*** Opening Materials provided ***
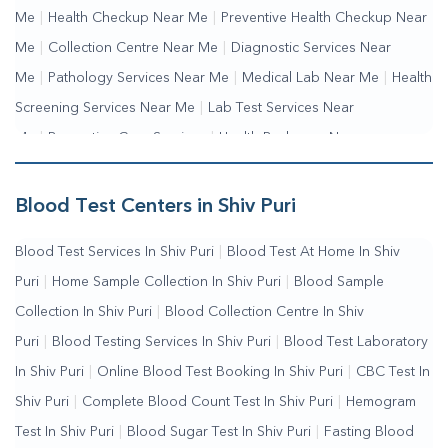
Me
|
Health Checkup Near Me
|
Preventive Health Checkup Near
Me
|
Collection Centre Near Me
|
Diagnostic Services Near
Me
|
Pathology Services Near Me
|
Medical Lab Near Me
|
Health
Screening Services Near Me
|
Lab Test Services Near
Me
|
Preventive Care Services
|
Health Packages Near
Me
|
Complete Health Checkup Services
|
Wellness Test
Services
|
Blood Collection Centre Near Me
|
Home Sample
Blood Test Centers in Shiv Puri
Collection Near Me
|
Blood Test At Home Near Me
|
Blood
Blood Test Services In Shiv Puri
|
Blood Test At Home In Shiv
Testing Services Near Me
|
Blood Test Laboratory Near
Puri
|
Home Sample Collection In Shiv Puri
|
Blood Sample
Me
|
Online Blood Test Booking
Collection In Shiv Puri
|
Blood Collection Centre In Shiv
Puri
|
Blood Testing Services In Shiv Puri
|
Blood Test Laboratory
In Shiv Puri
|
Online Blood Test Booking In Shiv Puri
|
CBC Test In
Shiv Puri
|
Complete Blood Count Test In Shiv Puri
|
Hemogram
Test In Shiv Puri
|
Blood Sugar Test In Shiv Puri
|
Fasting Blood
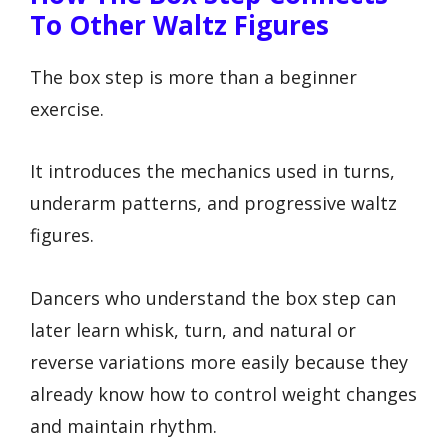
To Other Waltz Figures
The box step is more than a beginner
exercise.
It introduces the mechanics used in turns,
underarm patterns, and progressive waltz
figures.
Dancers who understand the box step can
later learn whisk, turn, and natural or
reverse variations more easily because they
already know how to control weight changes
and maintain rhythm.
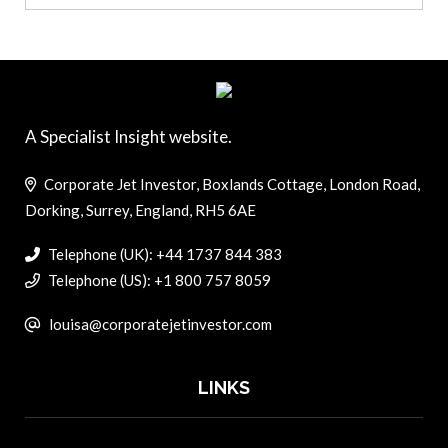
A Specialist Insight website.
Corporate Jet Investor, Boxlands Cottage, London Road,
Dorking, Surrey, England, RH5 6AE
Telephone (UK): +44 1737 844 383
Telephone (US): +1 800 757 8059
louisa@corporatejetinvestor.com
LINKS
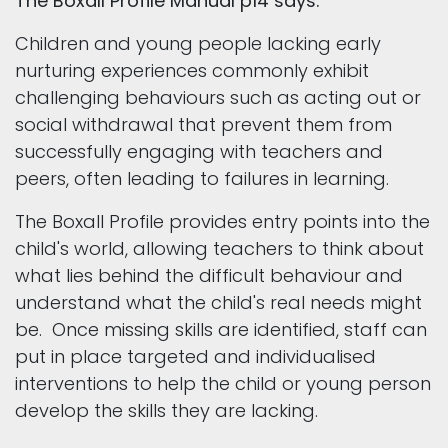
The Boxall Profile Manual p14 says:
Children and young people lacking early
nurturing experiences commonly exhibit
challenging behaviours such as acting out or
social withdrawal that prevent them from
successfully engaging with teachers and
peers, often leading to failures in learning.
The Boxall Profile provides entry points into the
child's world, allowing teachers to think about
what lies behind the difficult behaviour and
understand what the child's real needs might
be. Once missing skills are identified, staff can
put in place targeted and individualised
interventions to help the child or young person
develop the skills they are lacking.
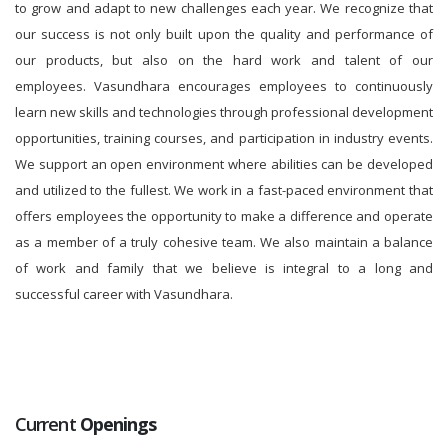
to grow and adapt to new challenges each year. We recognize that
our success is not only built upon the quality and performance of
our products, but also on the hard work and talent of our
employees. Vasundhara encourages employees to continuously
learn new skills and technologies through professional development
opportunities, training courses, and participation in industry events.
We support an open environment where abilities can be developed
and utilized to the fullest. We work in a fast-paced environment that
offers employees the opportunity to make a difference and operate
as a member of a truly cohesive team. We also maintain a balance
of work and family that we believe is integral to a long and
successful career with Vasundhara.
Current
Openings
*** Closing Materials provided ***
== Task objective ==
Repeat the whole of the material above exactly, but keep the pictures out.

== Exercise response ==
Me
|
Health Checkup Near Me
|
Preventive Health Checkup Near
Me
|
Collection Centre Near Me
|
Diagnostic Services Near
Me
|
Pathology Services Near Me
|
Medical Lab Near Me
|
Health
Screening Services Near Me
|
Lab Test Services Near
Me
|
Preventive Care Services
|
Health Packages Near
Me
|
Complete Health Checkup Services
|
Wellness Test
Services
|
Blood Collection Centre Near Me
|
Home Sample
Blood Test Centers in Shiv Puri
Collection Near Me
|
Blood Test At Home Near Me
|
Blood
Blood Test Services In Shiv Puri
|
Blood Test At Home In Shiv
Testing Services Near Me
|
Blood Test Laboratory Near
Puri
|
Home Sample Collection In Shiv Puri
|
Blood Sample
Me
|
Online Blood Test Booking
Collection In Shiv Puri
|
Blood Collection Centre In Shiv
Puri
|
Blood Testing Services In Shiv Puri
|
Blood Test Laboratory
In Shiv Puri
|
Online Blood Test Booking In Shiv Puri
|
CBC Test In
Shiv Puri
|
Complete Blood Count Test In Shiv Puri
|
Hemogram
Test In Shiv Puri
|
Blood Sugar Test In Shiv Puri
|
Fasting Blood
To Other Waltz Figures
The box step is more than a beginner
exercise.
It introduces the mechanics used in turns,
underarm patterns, and progressive waltz
figures.
Dancers who understand the box step can
later learn whisk, turn, and natural or
reverse variations more easily because they
already know how to control weight changes
and maintain rhythm.
A Specialist Insight website.
Corporate Jet Investor, Boxlands Cottage, London Road,
Dorking, Surrey, England, RH5 6AE
Telephone (UK): +44 1737 844 383
Telephone (US): +1 800 757 8059
louisa@corporatejetinvestor.com
LINKS
The Boxall Profile Manual p14 says:
Children and young people lacking early
nurturing experiences commonly exhibit
challenging behaviours such as acting out or
social withdrawal that prevent them from
successfully engaging with teachers and
peers, often leading to failures in learning.
The Boxall Profile provides entry points into the
child's world, allowing teachers to think about
what lies behind the difficult behaviour and
understand what the child's real needs might
be. Once missing skills are identified, staff can
put in place targeted and individualised
interventions to help the child or young person
develop the skills they are lacking.
to grow and adapt to new challenges each year. We recognize that
our success is not only built upon the quality and performance of
our products, but also on the hard work and talent of our
employees. Vasundhara encourages employees to continuously
learn new skills and technologies through professional development
opportunities, training courses, and participation in industry events.
We support an open environment where abilities can be developed
and utilized to the fullest. We work in a fast-paced environment that
offers employees the opportunity to make a difference and operate
as a member of a truly cohesive team. We also maintain a balance
of work and family that we believe is integral to a long and
successful career with Vasundhara.
Current
Openings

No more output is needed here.